林思敏薄唇微勾,脸上漾开一躲美丽的笑容来,漆黑的眼中充满自信:“是呢,小九,你等着,三哥以后也能让你骄傲的。”

两从正在说话,这时,四姑娘的丫头小喜慌慌张张地进来报道:“九姑娘,您快些去劝劝四姑娘吧,她跟老爷闹起来了,老爷大发脾气,说要把姑娘关起来呢。”

林思敏听得眉头一皱,叹了口气看着阿九。

冬梅就过来说小喜:“没见着九姑娘病得沉行?这种事情,该去禀太太才事,老爷发火,我们姑娘去也没用啊。”

小喜眼泪汪汪的,正觉得不自在,阿九道:“冬梅,快扶我起来,我要去劝劝四姐。
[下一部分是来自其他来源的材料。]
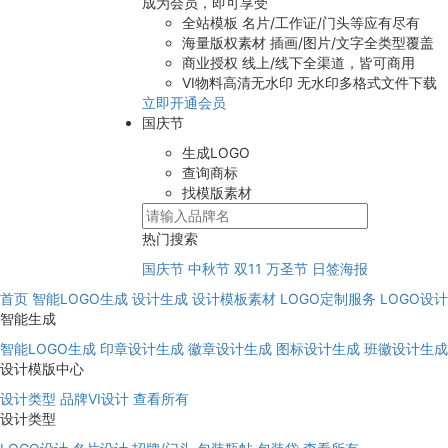
成为会员，即可享受
全站模板
名片/工作证/门头等应有尽有
海量版权素材
插画/图片/文字全类型覆盖
商业授权
线上/线下全渠道，皆可商用
VI物料高清无水印
无水印多格式文件下载
立即开通会员
国庆节
生成LOGO
查询商标
找模版素材
热门搜索
国庆节
中秋节
双11
万圣节
日签海报
首页
智能LOGO生成
设计生成
设计模板素材
LOGO定制服务
LOGO设
智能生成
智能LOGO生成
印章设计生成
徽章设计生成
图标设计生成
班徽设计生成
设计模版中心
设计类型
品牌VI设计
查看所有
设计类型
”

冬梅还要再劝她,阿九就去唤红绡,冬梅无奈,只好依了她,扶她下床,林思敏已经避了出去,阿九穿好衣服,扶着冬梅一起去了浣溪纱,让阿九觉得奇怪的是,二姑娘和三姑娘竟然也在,三姑娘正小声地劝着四姑娘。

四姑娘跪在正堂里,大太太也气得脸都是白的,大老爷则是脸色铁青地坐着,一言不发。

“小九你怎么过来了,不是说正病着么?”三姑娘自从婚下定下后,与阿九和四姑娘和睦了起来,说话时,再也不拐着六七个弯儿来,语气里也透着切切实实的关心。

“来看看四姐姐。”阿九轻咳了一声道。

大老爷看林思敏也在,又扫了阿九一眼,冷冷道:“思敏还不去打点行装,也来凑什么热闹,内宅里的事情,没你什么事,快走吧。”

儿子大半年不见,回来后除了几句公事上的问话,就再无一句问候和关切,林思敏见了大老爷也不行礼,倒是给大太太请了安。

听了这话,就对大太太道:“四妹妹也是一时之气,母亲也不要太过斥责于她,她年纪还小,过个一两年,等懂事了,自然就知道母亲的一片苦心,母亲也不要太过劳累了,儿子不能在跟前尽孝,母亲多多保重,儿子就先走了。”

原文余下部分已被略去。